The concept of Cyber Security has undergone a significant transformation. In the past, we placed our trust in Firewalls, URL filters, or Endpoint Detection and Response (EDR) solutions, but today, these measures are entirely insufficient. If we once believed that we had done everything to prevent an attacker from entering our network, the current assumption is that the attacker is already inside the network, and damage is only a matter of time.
Most attacks begin through the organization’s main communication channel – the email channel – using attacks like Business Email Compromise (BEC), Email Account Compromise (EAC), Phishing, and more, to steal the end user’s username and password. Such an attack can lead to a breach of the organization’s resources and, effectively, to Lateral Movement, i.e., moving within the organizational network. This movement is typically facilitated through Service Accounts, Shadow Admin Accounts, Cached Credentials, RDP sessions, and more, with the ultimate goal being to reach and steal information from highly sought-after servers such as the Active Directory or the organizational file server, either by exfiltrating the data to external sources or by encrypting it.
Today, most organizations utilize Email Security solutions (spam filters) and Data Loss Prevention (DLP) solutions aimed at preventing these attacks and thwarting the exfiltration of data. However, as mentioned at the beginning, the current assumption is that the attacker is already in your environment, and the task now is to find them. Proofpoint addresses this issue with its ITDR solution.
The first step involves removing Shadow Admin Accounts, Cached Credentials, RDP sessions that allow an attacker to move within the network, thereby reducing the attack surface. The next step is to plant deceptions at various points in the network/stations/servers:
- Fake files and file shares
- Database connections
- FTP/RDP/SSH connections
- Browser histories and URLs
- Windows credentials
- Network sessions
- Emails
- Scripts
These deceptions are visible only to the attacker and not to the end-user, making any interaction with them a true event!
Interested in learning more?

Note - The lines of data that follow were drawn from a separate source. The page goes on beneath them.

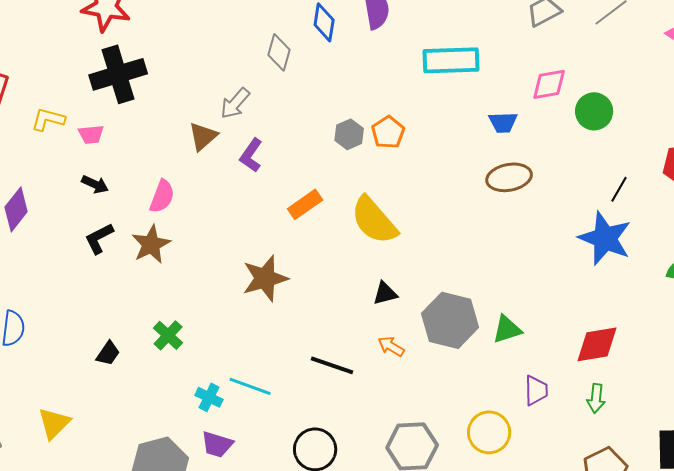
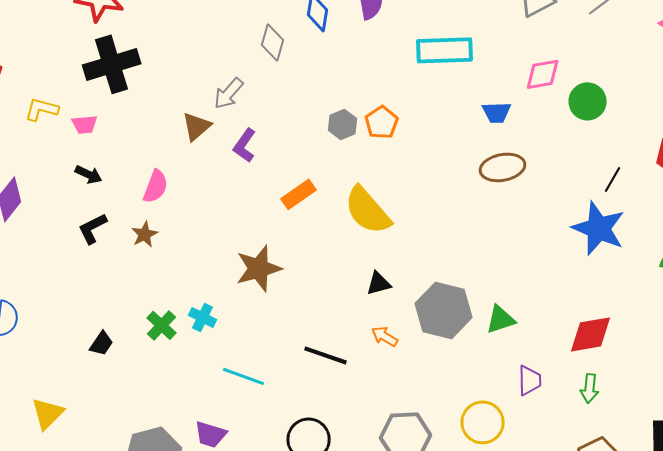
brown star: (151, 244) -> (145, 234), size x0.7
cyan cross: (209, 397) -> (203, 317), moved

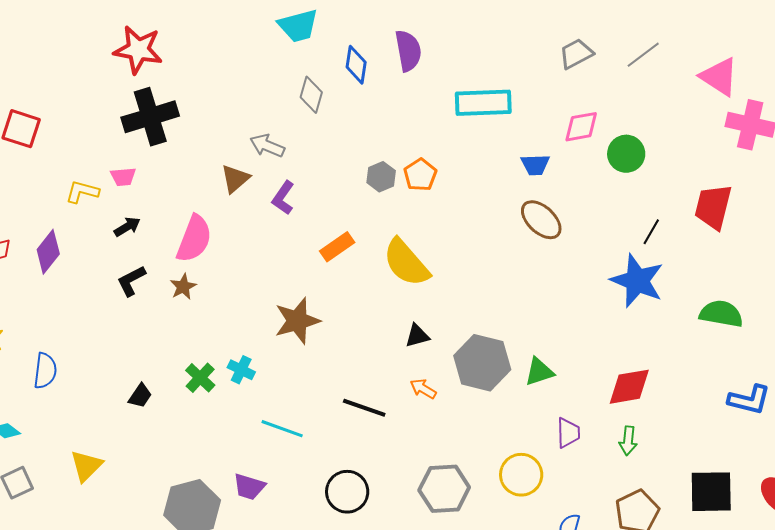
gray arrow: (229, 93) -> (267, 146), turned 72
yellow L-shape: (42, 109) -> (82, 192), moved
brown ellipse: (503, 167) -> (541, 220), turned 54
black arrow: (89, 174) -> (127, 227), turned -56
pink semicircle: (156, 186) -> (194, 239), size x1.4

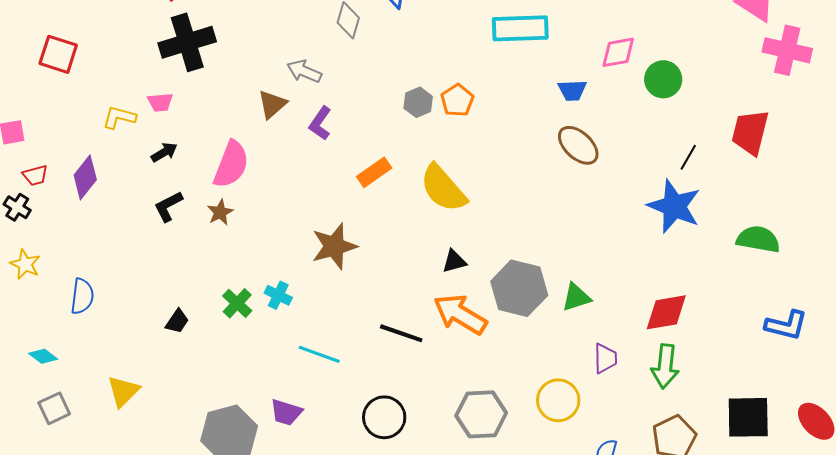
orange arrow: (423, 389) -> (460, 314), size x2.0
green arrow: (628, 441) -> (665, 366), size x1.5

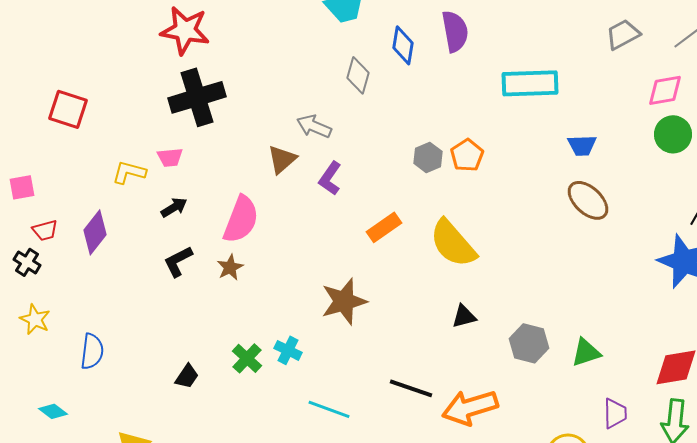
pink diamond: (618, 52) -> (665, 90), moved
gray hexagon: (519, 288) -> (529, 343), size x0.7
orange arrow: (460, 314) -> (470, 407), moved, turned -48

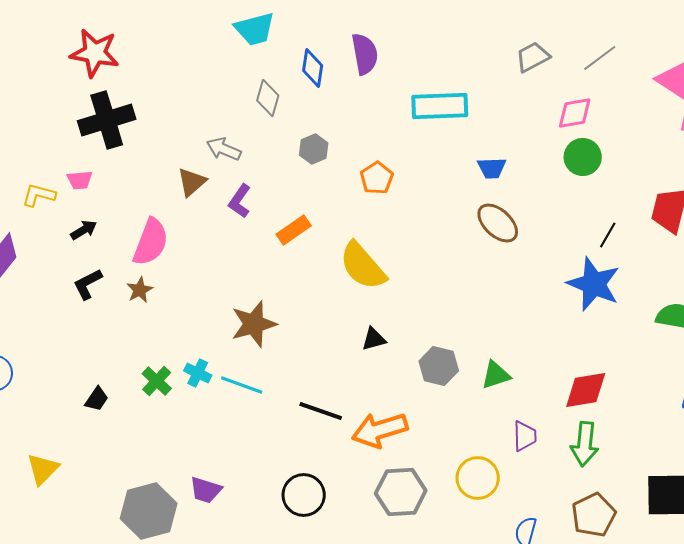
gray hexagon: (428, 157) -> (314, 149), moved
orange rectangle: (384, 227) -> (294, 230), moved
cyan line: (329, 409) -> (242, 385), moved

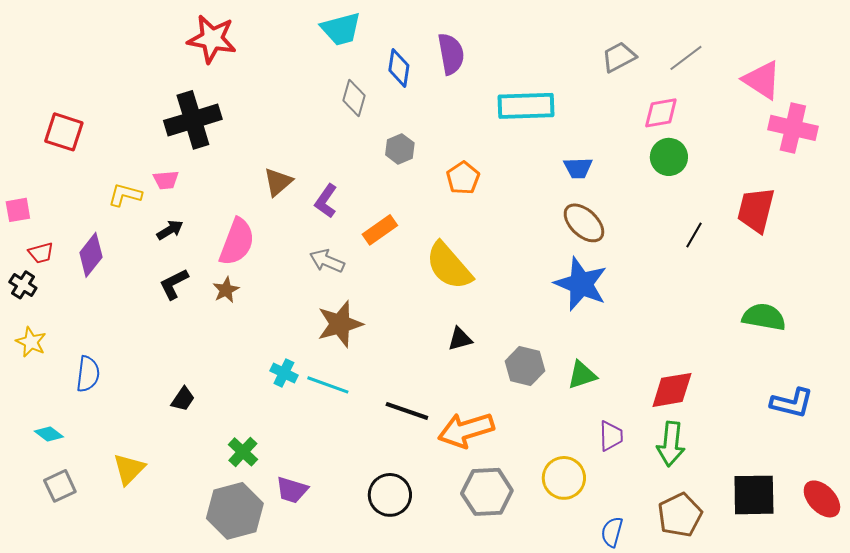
red star: (95, 53) -> (212, 39), moved
gray arrow: (224, 149) -> (327, 261), moved
blue star: (594, 284) -> (581, 284), moved
green cross: (157, 381) -> (243, 452), moved

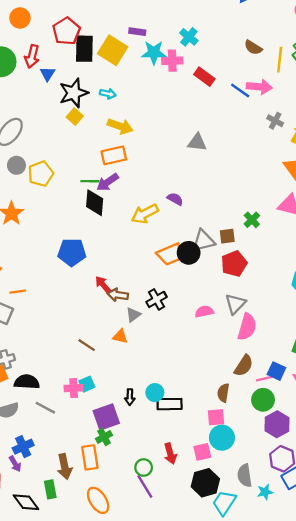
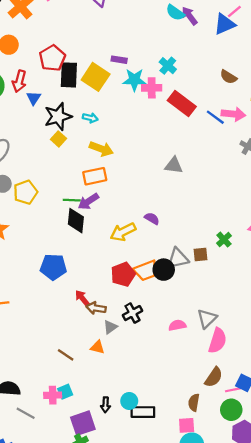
red rectangle: (204, 77) -> (182, 104), size x1.4
red pentagon: (234, 264) -> (123, 274), moved

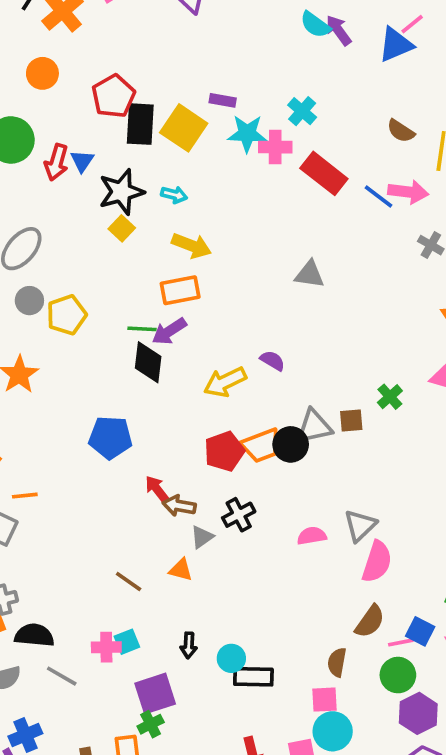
red arrow: (19, 81) -> (56, 162), moved
black arrow: (106, 405) -> (189, 645), moved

We would be delighted to hear from you and arrange a meeting on the subject.
What’s BEC?
Business Email Compromise (BEC) is a sophisticated scam targeting businesses by exploiting email communications to facilitate fraudulent activities, primarily financial fraud. This cyber threat involves attackers impersonating executives, employees, or business partners in carefully crafted email messages. The goal is often to trick the recipient into making unauthorized wire transfers or divulging sensitive information. BEC scams are known for their lack of malicious attachments or links, making them particularly challenging to detect with traditional email security measures. Instead, they rely on social engineering tactics, leveraging detailed research and manipulation to appear as legitimate requests. As a result, BEC poses a significant risk to organizations, leading to substantial financial losses and compromising the integrity of business operations.
What’s AEC?
Email Account Compromise (EAC) is a form of cyber attack where attackers gain unauthorized access to an individual’s email account to carry out malicious activities. This cyber threat is closely related to Business Email Compromise (BEC), but specifically involves the breach of personal or corporate email accounts. Attackers typically use phishing techniques, exploiting weak or stolen credentials to infiltrate the account. Once access is gained, they can monitor email communications to launch targeted attacks, initiate fraudulent transactions, or further propagate the compromise through the victim’s contact list. EAC poses a severe threat as it allows attackers to impersonate the account owner, conduct financial fraud, and extract sensitive information, thereby undermining personal security and corporate integrity.
What’s Phishing?
Phishing is a cyber attack method that employs deceptive emails, messages, or websites to trick individuals into disclosing personal information, such as passwords, credit card numbers, or social security numbers. These fraudulent communications are designed to mimic legitimate sources, often appearing to come from well-known organizations or contacts, in order to gain the trust of the victim. Phishing attacks may prompt users to enter sensitive information on a fake website, or encourage them to download attachments that install malware on their device. The ultimate goal of phishing is to exploit the stolen information for financial gain, identity theft, or to gain unauthorized access to secure systems. Due to its reliance on social engineering techniques, phishing remains one of the most prevalent and effective cyber threats today, emphasizing the need for individuals and organizations to remain vigilant and informed about cyber security practices.